JOB 1: List every way the opening post of the issue thread gives for users to currently RAID local disks together.
JOB 2: In the issue thread, what might have to be installed in the container image for everyone if RAID support were built into the provisioner process?
JOB 3: In the issue thread, rewrite the passage from "msau42 · 2019-03-19T18:25:27Z" to "good to me.", substituting "controller" for "provisioner".

Consider support for RAID in local provisioner #65

schallert · 2019-03-18T21:26:48Z

For context, this issue stems from a Slack conversation with @msau42 that we wanted to capture here.

It would be awesome if the local static provisioner could support RAID'ing devices together.

Currently, if a user wants to RAID local disks together they must do so manually before presenting the provisioner with a filesystem or block device. Some ways this can currently be achieved include but are not limited to:

Constructing the RAID volume at node provisioning time and passing formatting it to the provisioner as an FS, or as block device.
Using an init container to the local static provisioner that RAIDs disks together, either as block devices or after dismantling FS's (this was @msau42's idea).
Using some other process to accomplish RAID'ing/formatting, and then labeling nodes that have been set up and using NodeAffinity to only run the local provisioner on those nodes.

Option (1) is unfortunately not suitable for managed Kubernetes platforms where the only knobs the user have may be how many local FS/block volumes they want, and not how they're formatted. The other options have the benefit of potentially being compatible with a managed platform, however they require manual intervention from the user. Many of these goals may be accomplished with the LVM provisioner, but it sounds like that might be far off enough to warrant work in the meantime.

If it aligns with the goals of the local static provisioner, it would be really helpful if the provisioner could handle being presented with block devices and RAID'ing (and potentially formatting) them before creating the PV. To relax the constraint of requiring block devices maybe this same functionality could eventually include deconstructing FS's as well. I noticed "Local block devices as a volume source, with partitioning and fs formatting" is on the roadmap so maybe this could fit in there?

I wanted to start this issue as a place to discuss some of these issues. If we can reach consensus on how to proceed I'd be happy to help contribute.

msau42 · 2019-03-19T18:25:27Z

cc @gnufied who has also been working on an operator

In the past, we've wanted to keep a clear separation between environment-specific prep and the general PV lifecycle management, but I can see value in providing some optional helpers if it's beneficial to many users (and I have seen many requests for supporting raid setup). I would still like to keep it separate from the actual provisioner process so that we don't complicate the logic there (and also potentially require installing mdadm in the container image for everyone). So either options 2) or 3) sounds good to me.

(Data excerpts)
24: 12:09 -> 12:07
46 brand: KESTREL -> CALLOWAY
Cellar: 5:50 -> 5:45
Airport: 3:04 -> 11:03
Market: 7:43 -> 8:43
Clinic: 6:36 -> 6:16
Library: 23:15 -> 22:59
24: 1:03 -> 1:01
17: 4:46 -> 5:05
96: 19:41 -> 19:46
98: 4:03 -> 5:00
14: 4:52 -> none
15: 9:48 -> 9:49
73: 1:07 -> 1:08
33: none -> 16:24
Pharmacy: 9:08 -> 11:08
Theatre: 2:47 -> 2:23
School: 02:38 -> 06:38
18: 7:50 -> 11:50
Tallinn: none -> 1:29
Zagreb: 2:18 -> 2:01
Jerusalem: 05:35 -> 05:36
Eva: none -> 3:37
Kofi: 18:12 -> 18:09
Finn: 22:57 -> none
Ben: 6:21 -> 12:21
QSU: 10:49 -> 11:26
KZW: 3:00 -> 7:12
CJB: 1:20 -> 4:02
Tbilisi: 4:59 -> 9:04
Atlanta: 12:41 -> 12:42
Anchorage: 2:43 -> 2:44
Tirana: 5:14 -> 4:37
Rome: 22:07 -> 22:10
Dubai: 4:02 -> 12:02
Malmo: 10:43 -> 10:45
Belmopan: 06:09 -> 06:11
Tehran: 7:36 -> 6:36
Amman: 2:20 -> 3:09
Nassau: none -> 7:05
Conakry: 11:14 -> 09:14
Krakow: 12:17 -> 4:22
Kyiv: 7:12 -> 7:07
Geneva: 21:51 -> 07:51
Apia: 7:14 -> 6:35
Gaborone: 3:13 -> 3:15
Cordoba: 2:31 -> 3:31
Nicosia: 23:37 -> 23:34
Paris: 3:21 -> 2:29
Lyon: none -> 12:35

FULL OUTPUT 1:
- Constructing the RAID volume at node provisioning time and passing it to the provisioner as an FS or as a block device.
- Using an init container to the local static provisioner that RAIDs disks together, either as block devices or after dismantling FS's.
- Using some other process to do the RAID'ing and formatting, then labeling the nodes that have been set up and using NodeAffinity to run the local provisioner only on those nodes.

FULL OUTPUT 2: mdadm

FULL OUTPUT 3:
msau42 · 2019-03-19T18:25:27Z

cc @gnufied who has also been working on an operator

In the past, we've wanted to keep a clear separation between environment-specific prep and the general PV lifecycle management, but I can see value in providing some optional helpers if it's beneficial to many users (and I have seen many requests for supporting raid setup). I would still like to keep it separate from the actual controller process so that we don't complicate the logic there (and also potentially require installing mdadm in the container image for everyone). So either options 2) or 3) sounds good to me.